Sure why not. (or why KNOT?! BA DUM BUM, God I’m good.)
I filled out a whole profile with our names, addresses, wedding party (Benjamin McKenzie aka Ryan Atwood was obvz the Best Man), and after a long discussion about whether or not it was politically correct, we settled on a wedding date of September 11, 2004.
(Related: Do you think it is politically correct to get married on 9/11? I feel like yes, move forward, positivity, blah blah, but definitely a weird date to be writing on your anniversary cards every year.)
We goofed around on the site for a while before signing out, but TheKnot does not (knot!) forget. During the months between signing up and our One Special Day 9/11/04 I was barraged with an endless stream of emails promoting deals, reminding me of my wedding planning checklist, honeymoon tips, the works. It was funny at first, but after a while I just took to deleting them as soon as they came in. All good jokes must die at some point.
Then a few months later I went home to my mom’s house and she handed me a gigantic manila envelope.
“You got some mail,” she said, with a smirk in her eye.
I opened the envelope and out fell HUNDREDS of pamphlets and flyers and coupons from florists, jewelers, DJs, limo services, travel agencies, and other WIC related vendors.
“Getting married?” she asked, clearly having trouble containing her laughter.
“Yes.” I said. ” To Adam Brody. In a few months. Did I forget to tell you?”
I don’t recall the exact details, but I do believe that at this time she just walked away, shaking her head, probably questioning the Lord Above on just what she did, exactly, to end up with me.
After our “wedding” the emails came to a stop, until September 11, 2005, when they sent me a beautiful note wishing me a Happy First Anniversary and urging me to sign up for TheBump.com, their site dedicated to all things mommy.
I politely declined. A fake wedding with a TV star is already pushing it, but I think registering an imaginary fetus might have just crossed the line a little too far.
And that’s that. My first engagement. I just tried to log back into TheKnot but I can’t remember any of my login info, boo. Probably best NOT to reopen that Pandora’s Box. Adam and I have been happily married for going on 8 years now!
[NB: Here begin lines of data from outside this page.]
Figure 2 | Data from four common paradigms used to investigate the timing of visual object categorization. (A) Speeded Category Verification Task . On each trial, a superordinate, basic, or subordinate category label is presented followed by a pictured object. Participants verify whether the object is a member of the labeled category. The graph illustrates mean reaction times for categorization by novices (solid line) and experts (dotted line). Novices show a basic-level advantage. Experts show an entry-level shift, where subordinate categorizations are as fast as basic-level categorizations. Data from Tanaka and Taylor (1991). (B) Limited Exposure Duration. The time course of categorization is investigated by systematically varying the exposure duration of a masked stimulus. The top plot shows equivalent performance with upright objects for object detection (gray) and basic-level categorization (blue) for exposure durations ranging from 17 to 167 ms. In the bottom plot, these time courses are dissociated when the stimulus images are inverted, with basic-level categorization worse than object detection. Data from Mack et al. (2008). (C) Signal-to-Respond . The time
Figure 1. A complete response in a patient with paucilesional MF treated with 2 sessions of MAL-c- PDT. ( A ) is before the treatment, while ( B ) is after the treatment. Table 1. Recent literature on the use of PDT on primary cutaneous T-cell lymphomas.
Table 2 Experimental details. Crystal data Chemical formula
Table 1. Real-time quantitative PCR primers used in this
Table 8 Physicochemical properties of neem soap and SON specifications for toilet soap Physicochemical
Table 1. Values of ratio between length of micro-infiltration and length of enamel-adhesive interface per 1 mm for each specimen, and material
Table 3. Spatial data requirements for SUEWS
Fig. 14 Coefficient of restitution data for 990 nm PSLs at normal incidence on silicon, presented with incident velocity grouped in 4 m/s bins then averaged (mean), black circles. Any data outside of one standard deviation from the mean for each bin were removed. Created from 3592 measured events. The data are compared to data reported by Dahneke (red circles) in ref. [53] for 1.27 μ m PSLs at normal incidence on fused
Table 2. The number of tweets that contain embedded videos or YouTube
Here is a beautiful candid photo of us taken this summer at our lake house. OH how we laugh!
We’ve had our ups and downs but, as Ben Affleck said, “It is work. But it is the best kind of work, and there’s no one else I’d rather work with.” (AAAND I just typed that from memory, I need to reevaluate how I use my brain cells.) I know it looks like he’s been stepping out with Blair Waldorf lately but do not believe the paparazzi. They are JUST FRIENDS.